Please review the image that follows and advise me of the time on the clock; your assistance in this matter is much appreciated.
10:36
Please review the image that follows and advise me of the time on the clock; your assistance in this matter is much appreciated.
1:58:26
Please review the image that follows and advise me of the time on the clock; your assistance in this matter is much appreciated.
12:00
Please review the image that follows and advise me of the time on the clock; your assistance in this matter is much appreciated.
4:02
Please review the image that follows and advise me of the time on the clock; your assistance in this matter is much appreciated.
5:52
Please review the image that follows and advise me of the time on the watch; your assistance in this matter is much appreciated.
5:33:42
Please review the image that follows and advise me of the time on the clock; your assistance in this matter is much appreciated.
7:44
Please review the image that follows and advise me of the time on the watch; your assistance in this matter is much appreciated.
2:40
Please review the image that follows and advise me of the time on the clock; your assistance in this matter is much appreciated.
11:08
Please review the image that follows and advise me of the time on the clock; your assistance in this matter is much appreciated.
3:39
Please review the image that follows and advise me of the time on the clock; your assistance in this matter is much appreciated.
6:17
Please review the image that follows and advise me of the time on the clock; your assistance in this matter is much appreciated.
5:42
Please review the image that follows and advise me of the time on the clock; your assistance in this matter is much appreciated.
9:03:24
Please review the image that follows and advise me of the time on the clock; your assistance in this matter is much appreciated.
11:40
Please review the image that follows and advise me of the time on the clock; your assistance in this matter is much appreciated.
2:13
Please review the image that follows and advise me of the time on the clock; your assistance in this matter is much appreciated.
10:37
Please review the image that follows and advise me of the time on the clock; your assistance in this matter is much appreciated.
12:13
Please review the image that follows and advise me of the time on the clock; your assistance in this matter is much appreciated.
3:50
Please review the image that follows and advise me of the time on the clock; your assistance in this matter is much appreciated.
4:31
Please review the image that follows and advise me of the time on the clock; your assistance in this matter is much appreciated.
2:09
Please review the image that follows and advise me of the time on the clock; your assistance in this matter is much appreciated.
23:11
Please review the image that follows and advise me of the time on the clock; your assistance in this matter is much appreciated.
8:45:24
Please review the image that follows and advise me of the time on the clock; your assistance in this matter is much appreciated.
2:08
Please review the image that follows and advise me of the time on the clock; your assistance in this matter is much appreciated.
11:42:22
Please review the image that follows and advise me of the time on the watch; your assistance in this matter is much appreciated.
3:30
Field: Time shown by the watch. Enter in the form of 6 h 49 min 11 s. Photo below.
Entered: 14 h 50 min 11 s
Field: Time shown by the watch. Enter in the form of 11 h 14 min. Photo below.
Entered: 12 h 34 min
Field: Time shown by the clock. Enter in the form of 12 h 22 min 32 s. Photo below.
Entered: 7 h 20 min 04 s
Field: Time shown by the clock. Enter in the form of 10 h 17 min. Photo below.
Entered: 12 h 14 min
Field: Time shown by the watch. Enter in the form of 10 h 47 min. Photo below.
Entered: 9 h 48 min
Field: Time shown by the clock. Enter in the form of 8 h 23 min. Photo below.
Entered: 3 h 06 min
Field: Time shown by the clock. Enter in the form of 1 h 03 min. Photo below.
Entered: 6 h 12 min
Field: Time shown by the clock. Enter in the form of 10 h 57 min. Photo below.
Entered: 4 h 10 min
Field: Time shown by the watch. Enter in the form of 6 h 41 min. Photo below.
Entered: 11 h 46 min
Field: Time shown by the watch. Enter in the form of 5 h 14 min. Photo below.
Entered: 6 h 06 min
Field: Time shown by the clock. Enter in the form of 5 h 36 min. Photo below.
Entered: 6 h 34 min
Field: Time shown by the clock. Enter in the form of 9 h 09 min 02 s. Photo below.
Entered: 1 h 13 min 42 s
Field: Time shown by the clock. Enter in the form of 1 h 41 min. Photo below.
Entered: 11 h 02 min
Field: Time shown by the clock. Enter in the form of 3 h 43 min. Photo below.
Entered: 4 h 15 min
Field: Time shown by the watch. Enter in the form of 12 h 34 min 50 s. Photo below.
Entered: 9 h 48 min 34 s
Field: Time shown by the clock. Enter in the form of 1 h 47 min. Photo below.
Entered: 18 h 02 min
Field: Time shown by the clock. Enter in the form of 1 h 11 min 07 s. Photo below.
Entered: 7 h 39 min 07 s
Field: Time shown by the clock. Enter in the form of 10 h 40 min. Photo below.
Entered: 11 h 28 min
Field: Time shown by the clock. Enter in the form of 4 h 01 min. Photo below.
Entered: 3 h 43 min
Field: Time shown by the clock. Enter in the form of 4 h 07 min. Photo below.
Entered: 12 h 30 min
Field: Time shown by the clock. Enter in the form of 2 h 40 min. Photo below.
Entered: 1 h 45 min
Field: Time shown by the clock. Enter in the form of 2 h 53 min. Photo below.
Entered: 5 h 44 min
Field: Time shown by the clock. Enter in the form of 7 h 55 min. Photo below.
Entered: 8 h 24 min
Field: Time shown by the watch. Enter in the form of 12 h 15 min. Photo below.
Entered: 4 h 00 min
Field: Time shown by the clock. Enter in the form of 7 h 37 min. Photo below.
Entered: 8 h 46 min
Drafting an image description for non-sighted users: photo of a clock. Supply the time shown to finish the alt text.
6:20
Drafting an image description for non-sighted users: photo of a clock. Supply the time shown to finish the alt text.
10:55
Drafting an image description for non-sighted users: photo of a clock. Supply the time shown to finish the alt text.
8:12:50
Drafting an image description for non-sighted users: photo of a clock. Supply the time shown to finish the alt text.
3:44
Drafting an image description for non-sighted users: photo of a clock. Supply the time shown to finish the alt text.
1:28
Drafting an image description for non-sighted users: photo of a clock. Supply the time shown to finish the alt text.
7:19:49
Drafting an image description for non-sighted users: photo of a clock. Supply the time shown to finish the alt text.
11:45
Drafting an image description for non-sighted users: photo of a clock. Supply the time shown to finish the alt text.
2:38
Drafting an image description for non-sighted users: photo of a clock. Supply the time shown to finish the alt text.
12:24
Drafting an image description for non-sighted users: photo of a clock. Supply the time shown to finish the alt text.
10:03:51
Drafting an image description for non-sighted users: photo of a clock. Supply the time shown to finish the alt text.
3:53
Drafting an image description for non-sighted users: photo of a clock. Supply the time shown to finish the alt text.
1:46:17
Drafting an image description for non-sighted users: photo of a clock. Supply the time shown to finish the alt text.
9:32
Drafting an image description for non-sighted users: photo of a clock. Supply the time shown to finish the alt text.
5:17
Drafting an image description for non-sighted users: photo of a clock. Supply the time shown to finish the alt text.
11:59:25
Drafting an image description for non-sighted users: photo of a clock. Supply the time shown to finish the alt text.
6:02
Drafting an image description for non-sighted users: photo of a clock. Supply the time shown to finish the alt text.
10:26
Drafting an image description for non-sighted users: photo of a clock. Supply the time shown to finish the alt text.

◆ **PROBLEM REQUIREMENTS**: Copy every record above word for word, with nothing changed or left out.

◆ **COMPLETE OUTPUT**:
Please review the image that follows and advise me of the time on the clock; your assistance in this matter is much appreciated.
10:36
Please review the image that follows and advise me of the time on the clock; your assistance in this matter is much appreciated.
1:58:26
Please review the image that follows and advise me of the time on the clock; your assistance in this matter is much appreciated.
12:00
Please review the image that follows and advise me of the time on the clock; your assistance in this matter is much appreciated.
4:02
Please review the image that follows and advise me of the time on the clock; your assistance in this matter is much appreciated.
5:52
Please review the image that follows and advise me of the time on the watch; your assistance in this matter is much appreciated.
5:33:42
Please review the image that follows and advise me of the time on the clock; your assistance in this matter is much appreciated.
7:44
Please review the image that follows and advise me of the time on the watch; your assistance in this matter is much appreciated.
2:40
Please review the image that follows and advise me of the time on the clock; your assistance in this matter is much appreciated.
11:08
Please review the image that follows and advise me of the time on the clock; your assistance in this matter is much appreciated.
3:39
Please review the image that follows and advise me of the time on the clock; your assistance in this matter is much appreciated.
6:17
Please review the image that follows and advise me of the time on the clock; your assistance in this matter is much appreciated.
5:42
Please review the image that follows and advise me of the time on the clock; your assistance in this matter is much appreciated.
9:03:24
Please review the image that follows and advise me of the time on the clock; your assistance in this matter is much appreciated.
11:40
Please review the image that follows and advise me of the time on the clock; your assistance in this matter is much appreciated.
2:13
Please review the image that follows and advise me of the time on the clock; your assistance in this matter is much appreciated.
10:37
Please review the image that follows and advise me of the time on the clock; your assistance in this matter is much appreciated.
12:13
Please review the image that follows and advise me of the time on the clock; your assistance in this matter is much appreciated.
3:50
Please review the image that follows and advise me of the time on the clock; your assistance in this matter is much appreciated.
4:31
Please review the image that follows and advise me of the time on the clock; your assistance in this matter is much appreciated.
2:09
Please review the image that follows and advise me of the time on the clock; your assistance in this matter is much appreciated.
23:11
Please review the image that follows and advise me of the time on the clock; your assistance in this matter is much appreciated.
8:45:24
Please review the image that follows and advise me of the time on the clock; your assistance in this matter is much appreciated.
2:08
Please review the image that follows and advise me of the time on the clock; your assistance in this matter is much appreciated.
11:42:22
Please review the image that follows and advise me of the time on the watch; your assistance in this matter is much appreciated.
3:30
Field: Time shown by the watch. Enter in the form of 6 h 49 min 11 s. Photo below.
Entered: 14 h 50 min 11 s
Field: Time shown by the watch. Enter in the form of 11 h 14 min. Photo below.
Entered: 12 h 34 min
Field: Time shown by the clock. Enter in the form of 12 h 22 min 32 s. Photo below.
Entered: 7 h 20 min 04 s
Field: Time shown by the clock. Enter in the form of 10 h 17 min. Photo below.
Entered: 12 h 14 min
Field: Time shown by the watch. Enter in the form of 10 h 47 min. Photo below.
Entered: 9 h 48 min
Field: Time shown by the clock. Enter in the form of 8 h 23 min. Photo below.
Entered: 3 h 06 min
Field: Time shown by the clock. Enter in the form of 1 h 03 min. Photo below.
Entered: 6 h 12 min
Field: Time shown by the clock. Enter in the form of 10 h 57 min. Photo below.
Entered: 4 h 10 min
Field: Time shown by the watch. Enter in the form of 6 h 41 min. Photo below.
Entered: 11 h 46 min
Field: Time shown by the watch. Enter in the form of 5 h 14 min. Photo below.
Entered: 6 h 06 min
Field: Time shown by the clock. Enter in the form of 5 h 36 min. Photo below.
Entered: 6 h 34 min
Field: Time shown by the clock. Enter in the form of 9 h 09 min 02 s. Photo below.
Entered: 1 h 13 min 42 s
Field: Time shown by the clock. Enter in the form of 1 h 41 min. Photo below.
Entered: 11 h 02 min
Field: Time shown by the clock. Enter in the form of 3 h 43 min. Photo below.
Entered: 4 h 15 min
Field: Time shown by the watch. Enter in the form of 12 h 34 min 50 s. Photo below.
Entered: 9 h 48 min 34 s
Field: Time shown by the clock. Enter in the form of 1 h 47 min. Photo below.
Entered: 18 h 02 min
Field: Time shown by the clock. Enter in the form of 1 h 11 min 07 s. Photo below.
Entered: 7 h 39 min 07 s
Field: Time shown by the clock. Enter in the form of 10 h 40 min. Photo below.
Entered: 11 h 28 min
Field: Time shown by the clock. Enter in the form of 4 h 01 min. Photo below.
Entered: 3 h 43 min
Field: Time shown by the clock. Enter in the form of 4 h 07 min. Photo below.
Entered: 12 h 30 min
Field: Time shown by the clock. Enter in the form of 2 h 40 min. Photo below.
Entered: 1 h 45 min
Field: Time shown by the clock. Enter in the form of 2 h 53 min. Photo below.
Entered: 5 h 44 min
Field: Time shown by the clock. Enter in the form of 7 h 55 min. Photo below.
Entered: 8 h 24 min
Field: Time shown by the watch. Enter in the form of 12 h 15 min. Photo below.
Entered: 4 h 00 min
Field: Time shown by the clock. Enter in the form of 7 h 37 min. Photo below.
Entered: 8 h 46 min
Drafting an image description for non-sighted users: photo of a clock. Supply the time shown to finish the alt text.
6:20
Drafting an image description for non-sighted users: photo of a clock. Supply the time shown to finish the alt text.
10:55
Drafting an image description for non-sighted users: photo of a clock. Supply the time shown to finish the alt text.
8:12:50
Drafting an image description for non-sighted users: photo of a clock. Supply the time shown to finish the alt text.
3:44
Drafting an image description for non-sighted users: photo of a clock. Supply the time shown to finish the alt text.
1:28
Drafting an image description for non-sighted users: photo of a clock. Supply the time shown to finish the alt text.
7:19:49
Drafting an image description for non-sighted users: photo of a clock. Supply the time shown to finish the alt text.
11:45
Drafting an image description for non-sighted users: photo of a clock. Supply the time shown to finish the alt text.
2:38
Drafting an image description for non-sighted users: photo of a clock. Supply the time shown to finish the alt text.
12:24
Drafting an image description for non-sighted users: photo of a clock. Supply the time shown to finish the alt text.
10:03:51
Drafting an image description for non-sighted users: photo of a clock. Supply the time shown to finish the alt text.
3:53
Drafting an image description for non-sighted users: photo of a clock. Supply the time shown to finish the alt text.
1:46:17
Drafting an image description for non-sighted users: photo of a clock. Supply the time shown to finish the alt text.
9:32
Drafting an image description for non-sighted users: photo of a clock. Supply the time shown to finish the alt text.
5:17
Drafting an image description for non-sighted users: photo of a clock. Supply the time shown to finish the alt text.
11:59:25
Drafting an image description for non-sighted users: photo of a clock. Supply the time shown to finish the alt text.
6:02
Drafting an image description for non-sighted users: photo of a clock. Supply the time shown to finish the alt text.
10:26
Drafting an image description for non-sighted users: photo of a clock. Supply the time shown to finish the alt text.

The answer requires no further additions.